-------- Given records
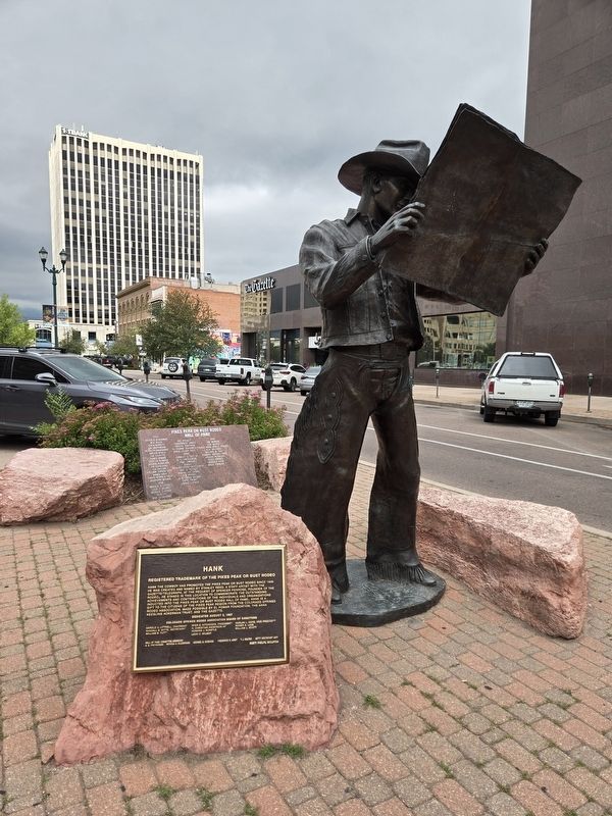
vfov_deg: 73.9
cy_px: 408
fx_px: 542
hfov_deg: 58.9
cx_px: 306
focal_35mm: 23
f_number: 1.8
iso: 25
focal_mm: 5.4
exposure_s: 1/750
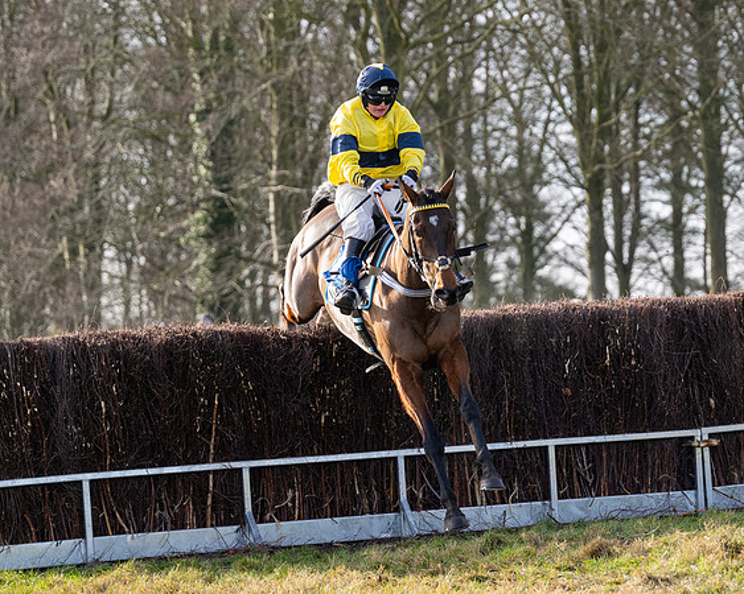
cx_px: 495
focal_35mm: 187
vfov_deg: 8.3
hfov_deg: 10.3
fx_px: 4119
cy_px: 302
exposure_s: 1/1600
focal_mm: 135
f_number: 4
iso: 800
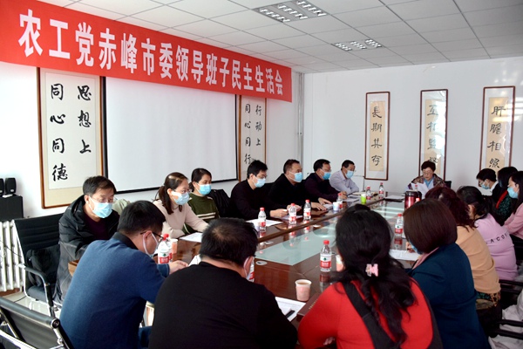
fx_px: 392
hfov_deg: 67.4
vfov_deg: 47.9
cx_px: 262
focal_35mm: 27
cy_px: 174
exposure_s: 1/160
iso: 400
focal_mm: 18
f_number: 3.5
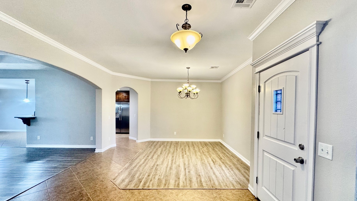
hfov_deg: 99.3
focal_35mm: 16
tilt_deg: -1.0
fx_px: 151
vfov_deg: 66.9
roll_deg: -0.7
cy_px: 113
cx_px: 184
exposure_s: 1/60
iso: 200
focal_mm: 2.22
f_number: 2.2
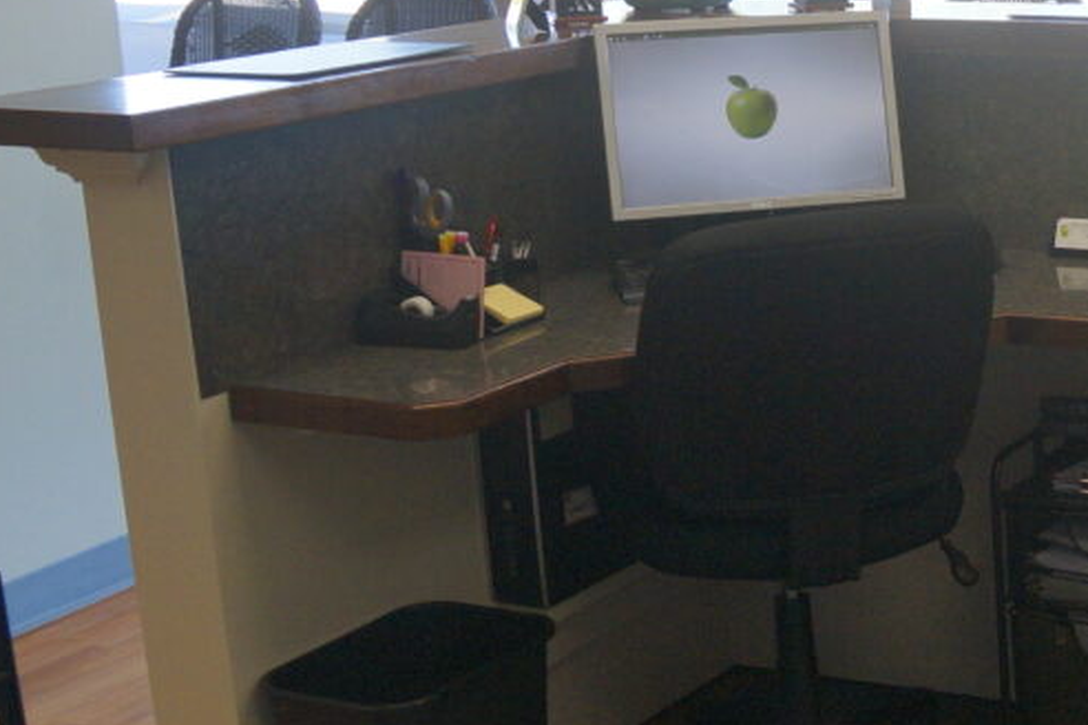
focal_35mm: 75
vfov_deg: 18.2
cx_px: 1387
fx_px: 2266
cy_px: 409
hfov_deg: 24.0
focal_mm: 16
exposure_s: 1/200
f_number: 4
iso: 400
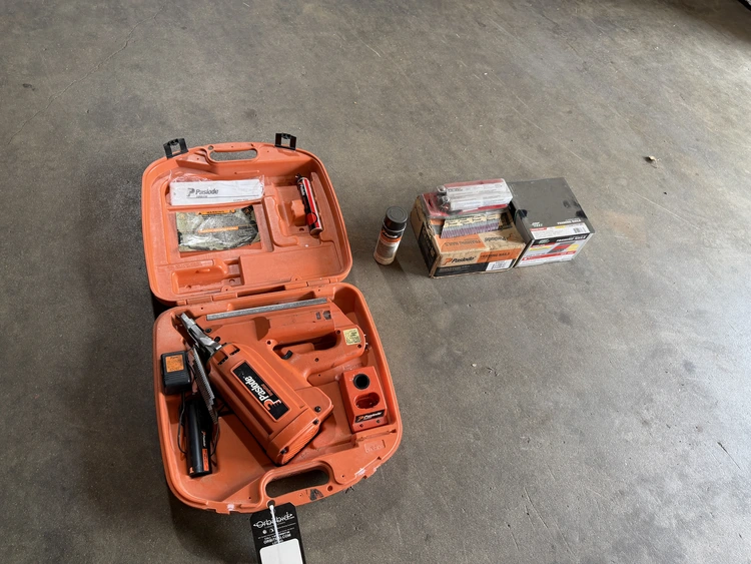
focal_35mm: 24
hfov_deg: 71.6
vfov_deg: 56.8
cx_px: 376
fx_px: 521
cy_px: 282
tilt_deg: -52.6
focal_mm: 6.76
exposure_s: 1/60
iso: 160
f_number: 1.78
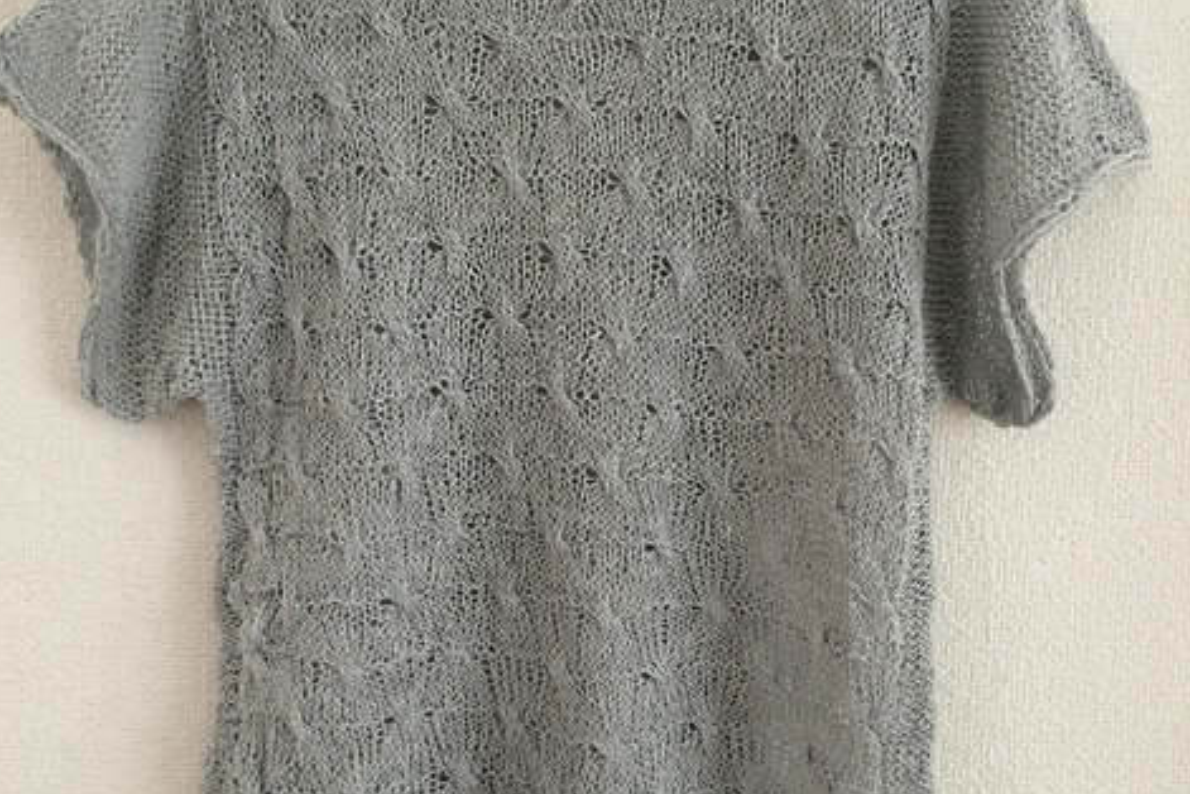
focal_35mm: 41
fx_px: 1355
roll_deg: -0.7
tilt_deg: -9.0
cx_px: 586
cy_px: 440
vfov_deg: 32.6
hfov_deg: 47.4
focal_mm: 4.15
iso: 100
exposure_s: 1/30
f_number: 2.2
----------------
The records above need retyping in full. Omit the pictures, and change nothing else.

vfov_deg: 73.9
cy_px: 408
fx_px: 542
hfov_deg: 58.9
cx_px: 306
focal_35mm: 23
f_number: 1.8
iso: 25
focal_mm: 5.4
exposure_s: 1/750
cx_px: 495
focal_35mm: 187
vfov_deg: 8.3
hfov_deg: 10.3
fx_px: 4119
cy_px: 302
exposure_s: 1/1600
focal_mm: 135
f_number: 4
iso: 800
fx_px: 392
hfov_deg: 67.4
vfov_deg: 47.9
cx_px: 262
focal_35mm: 27
cy_px: 174
exposure_s: 1/160
iso: 400
focal_mm: 18
f_number: 3.5
hfov_deg: 99.3
focal_35mm: 16
tilt_deg: -1.0
fx_px: 151
vfov_deg: 66.9
roll_deg: -0.7
cy_px: 113
cx_px: 184
exposure_s: 1/60
iso: 200
focal_mm: 2.22
f_number: 2.2
focal_35mm: 75
vfov_deg: 18.2
cx_px: 1387
fx_px: 2266
cy_px: 409
hfov_deg: 24.0
focal_mm: 16
exposure_s: 1/200
f_number: 4
iso: 400
focal_35mm: 24
hfov_deg: 71.6
vfov_deg: 56.8
cx_px: 376
fx_px: 521
cy_px: 282
tilt_deg: -52.6
focal_mm: 6.76
exposure_s: 1/60
iso: 160
f_number: 1.78
focal_35mm: 41
fx_px: 1355
roll_deg: -0.7
tilt_deg: -9.0
cx_px: 586
cy_px: 440
vfov_deg: 32.6
hfov_deg: 47.4
focal_mm: 4.15
iso: 100
exposure_s: 1/30
f_number: 2.2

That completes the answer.